Run Display card memory tests to check the display card for memory problems.


Test the RAM with Memtest86+ for at least 7-10 passes. It may take up to 22 passes to find problems. Make sure to run it once after the system has been on for a few hours and is warm, and then also run it again when the system has been off for a few hours and is cold.Test RAM With Memtest86+​

Run Prime95 to test your CPU, RAM modules, and general hardware. Prime95 Hardware Stress Testing Steps​


----------



## BlackRainZ (Jan 4, 2013)

*Re: BSOD when playing Assassins Creed 3*

It was one of my ram sticks. I figured out which one and removed it. Now I can play Far cry 3 and Assassins Creed 3 normally.


----------



## writhziden (Jul 23, 2012)

*Re: BSOD when playing Assassins Creed 3*

Great news and excellent work!! I am very glad you tracked the problem down and you were able to fix it.

Once you are confident the problem is solved, please mark the thread solved by clicking *Thread Tools* at the top of the thread and choosing the option to *Mark this thread as solved*.


----------



## vandrius (Jun 25, 2013)

Hello guys, I would like to share how I fixed Blue Screen crashing on Assasins creed III,

My system is Alienware M18x , GTX580m SLI, 16 GB ram ddr 5, i think that's all the necessaries.

I have crashing randomly, almost anywhere unexpectedly I got frustrated, and i tried a lot of different things, but this is where it works.

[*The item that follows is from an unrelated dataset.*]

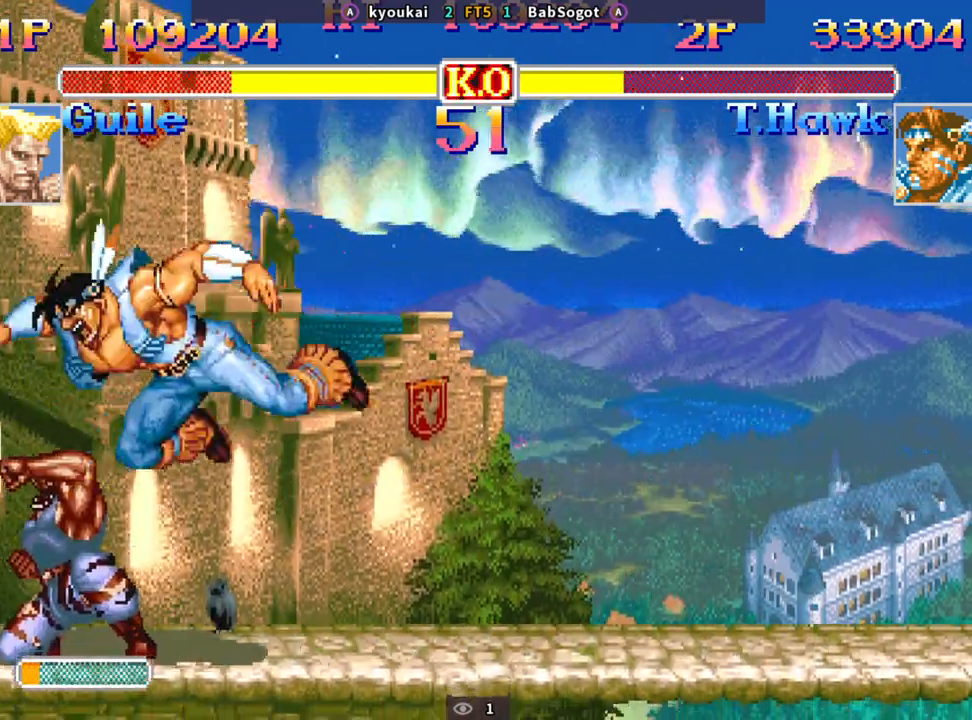
{"buttons": [], "left_stick": "down-right", "events": []}
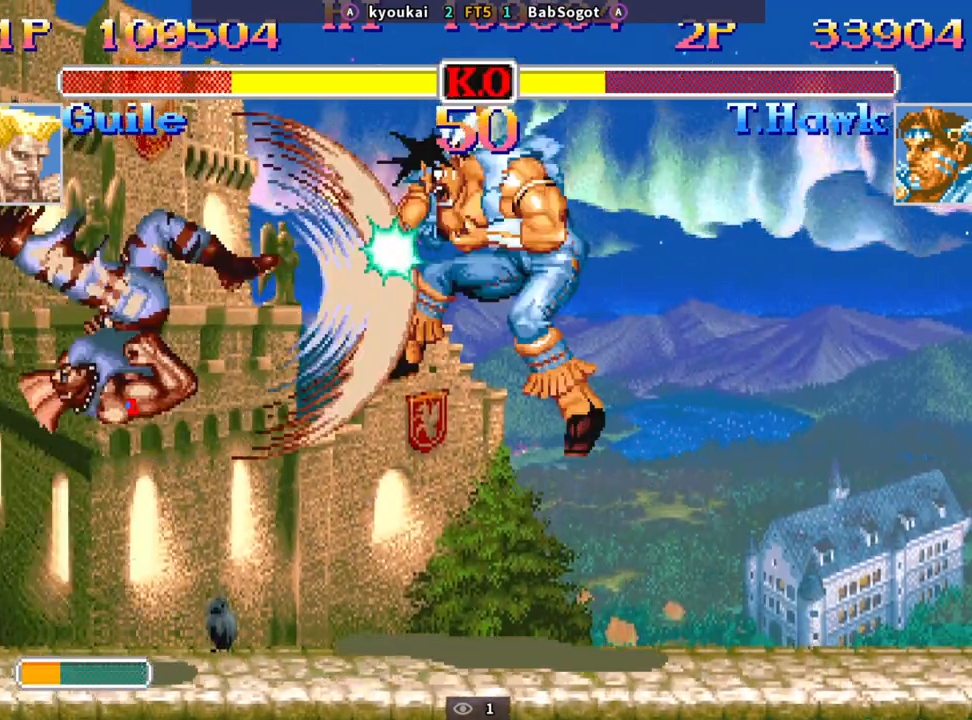
{"buttons": [], "left_stick": "down-right", "events": [[100, "CROSS", "down"], [117, "SQUARE", "down"], [133, "TRIANGLE", "down"], [150, "R1", "down"], [183, "CROSS", "up"], [200, "SQUARE", "up"], [250, "R1", "up"], [250, "TRIANGLE", "up"], [317, "CROSS", "down"], [333, "SQUARE", "down"], [367, "R1", "down"], [367, "TRIANGLE", "down"], [383, "CROSS", "up"], [383, "SQUARE", "up"], [433, "R1", "up"], [433, "TRIANGLE", "up"]]}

1. I disable my SLI, it runs perfectly on 45 FPS plus with all options maxed, on 1920 x 1080 60hz, 
2. I run AC3SP.EXE with compatibility to windows xp SP 3
3. on Nvidia Control panel, on manage 3D settings, choose AC3SP.exe
then put all the options in max
Anisotropic filtering on 16x
antialiasing FXAA on
AA Gamma Correcting ON
AA Mode - Override any application setting
AA Setting - 32x CSAA
AA Transparency - 8 x supersample
Cuda - GPUs ALL
Maximum pre rendered frames - 4
Multi display/mixed GPU acceleartion - Single display performance mode
Texture Filtering - Anistrotopic - ON
Texture Filtering - Negative LOD Bias - Clamp
Texture Filtering - Quality - High performance
Texture Filtering - trilinear = on
Threaded optimiziation = on
Triple buffering = on

I hope this helps, as I have been able to play it for 6 hours straight without a single crash, 

I am yet to test it with SLI but I got some work to do, I will update if this settings works with SLI.

Good luck!


----------